» RECORDS TO PROCESS:
• • • • •

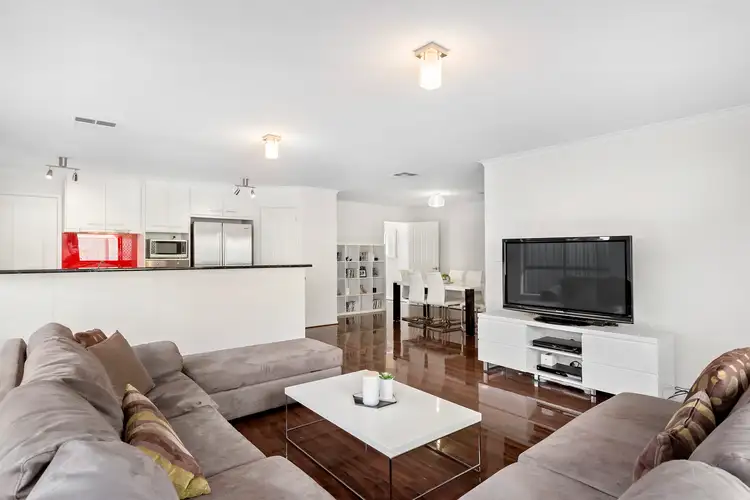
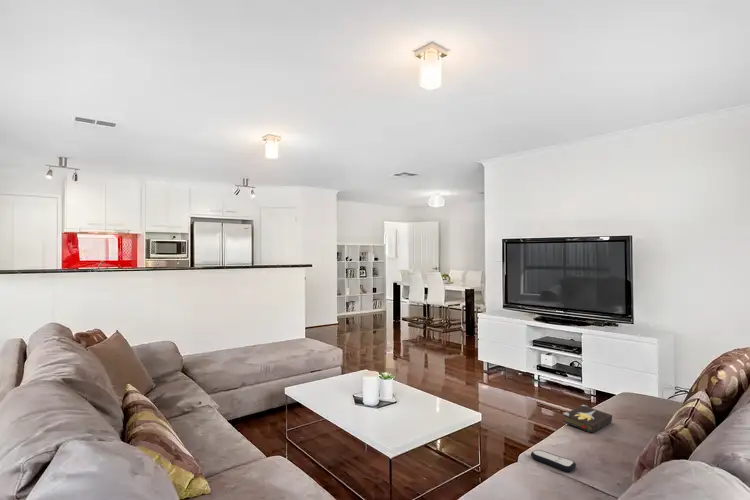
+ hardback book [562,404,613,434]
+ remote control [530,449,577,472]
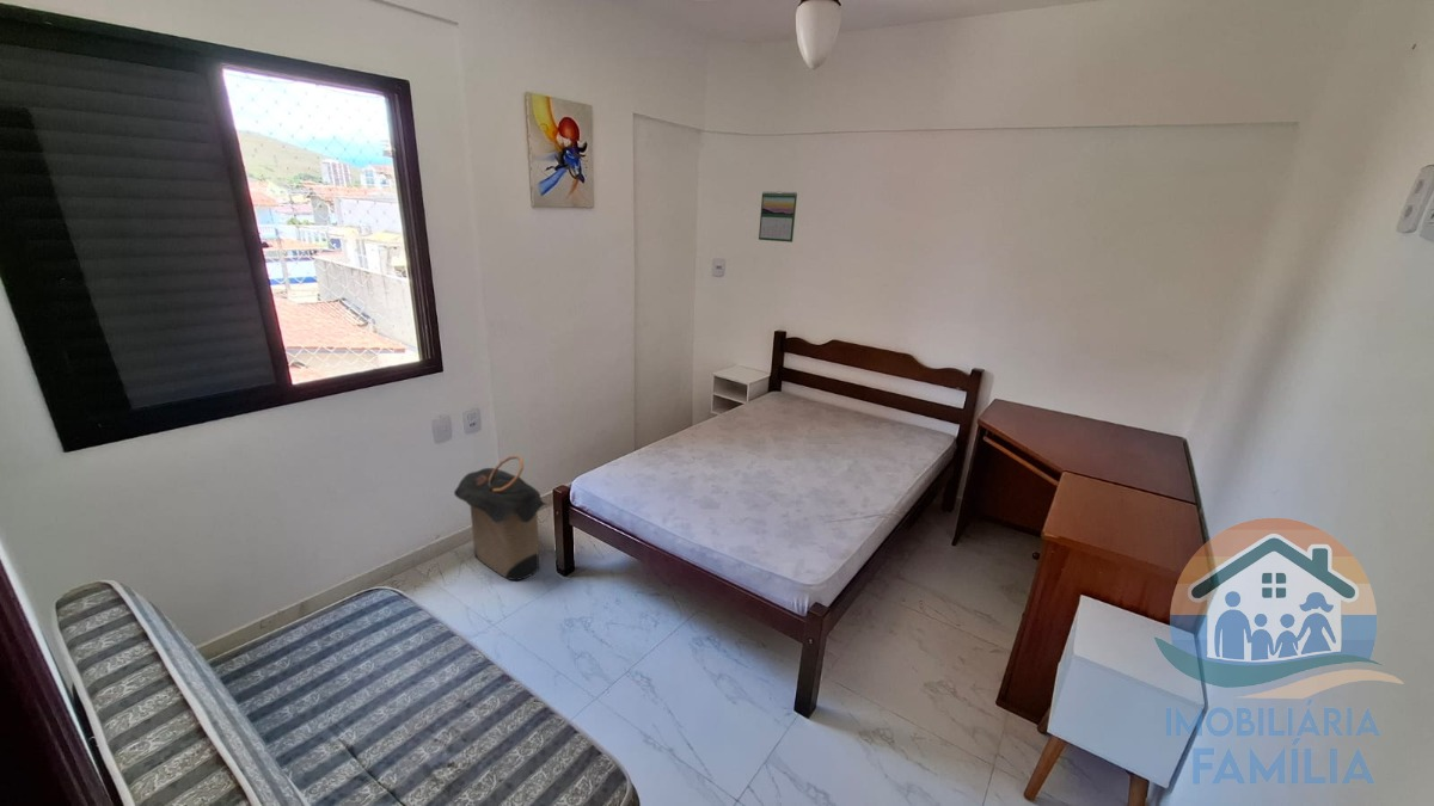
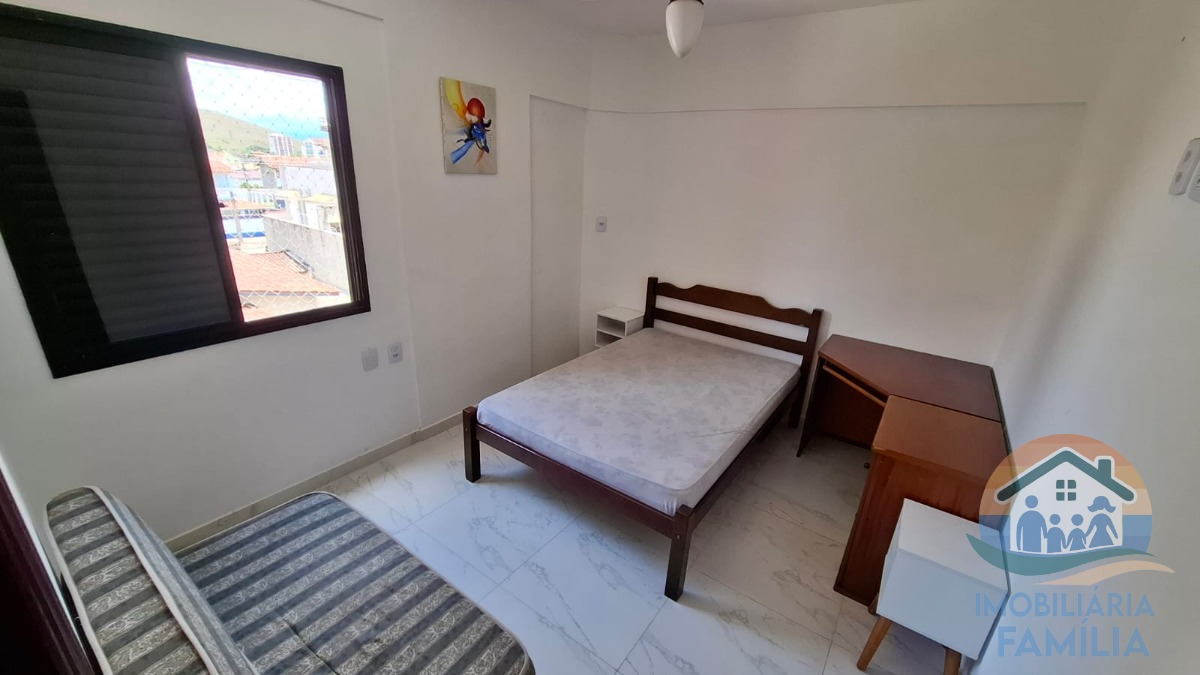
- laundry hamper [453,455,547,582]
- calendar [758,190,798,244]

• • • • •

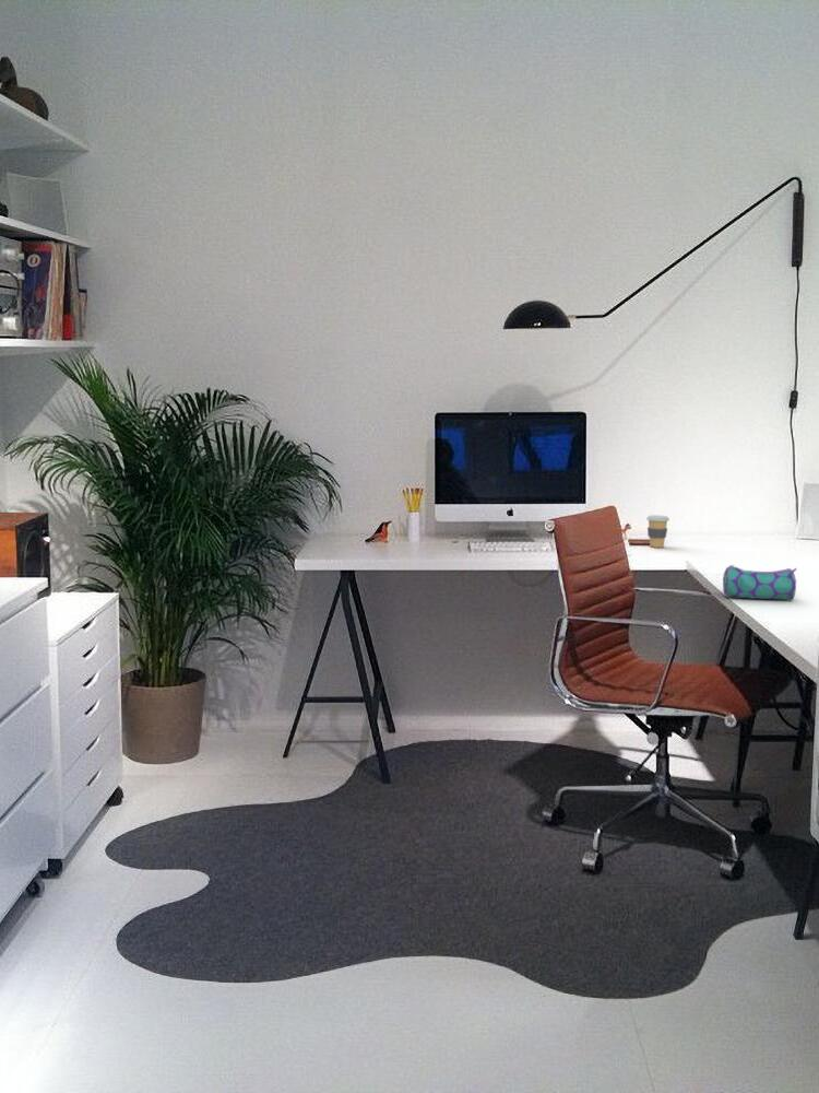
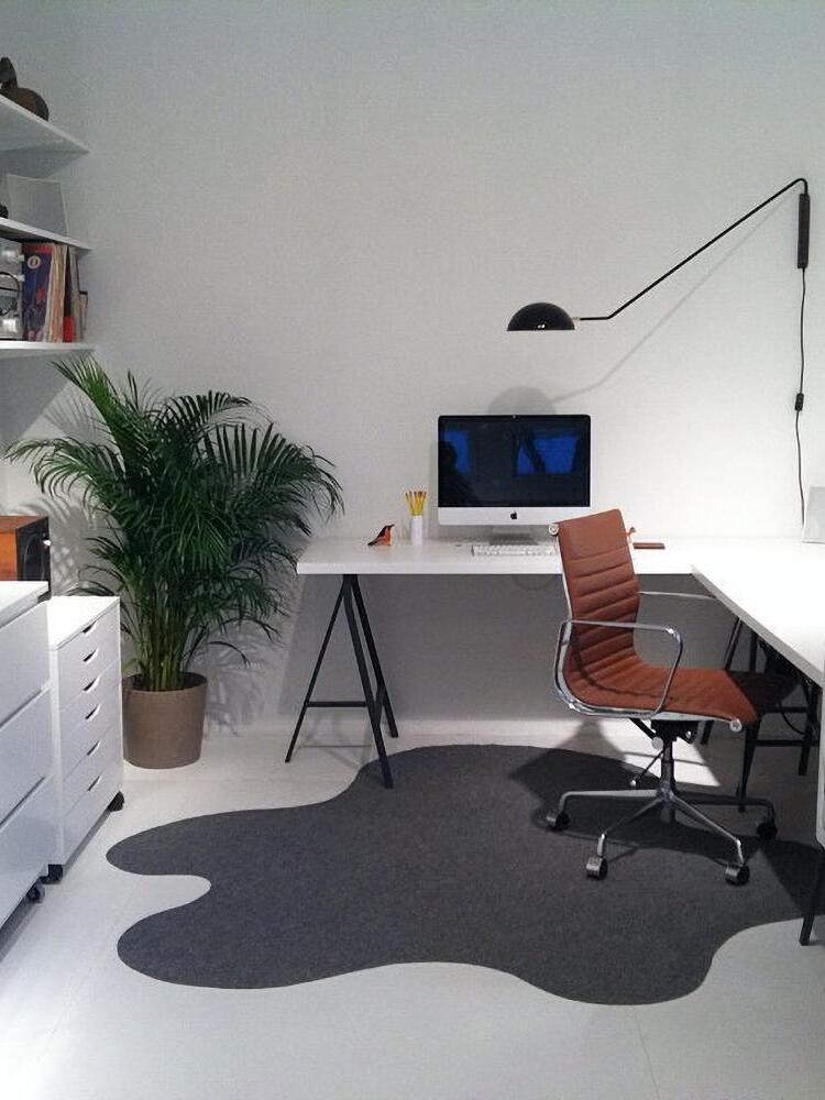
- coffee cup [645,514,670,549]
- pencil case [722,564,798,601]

• • • • •

» WHAT IS EXPECTED: With pictures excluded, reproduce exactly the lines above from the one containing "hardback book [562,404,613,434]" down to the one containing "- calendar [758,190,798,244]", those two included.

» EXERCISE RESULT:
+ hardback book [562,404,613,434]
+ remote control [530,449,577,472]
- laundry hamper [453,455,547,582]
- calendar [758,190,798,244]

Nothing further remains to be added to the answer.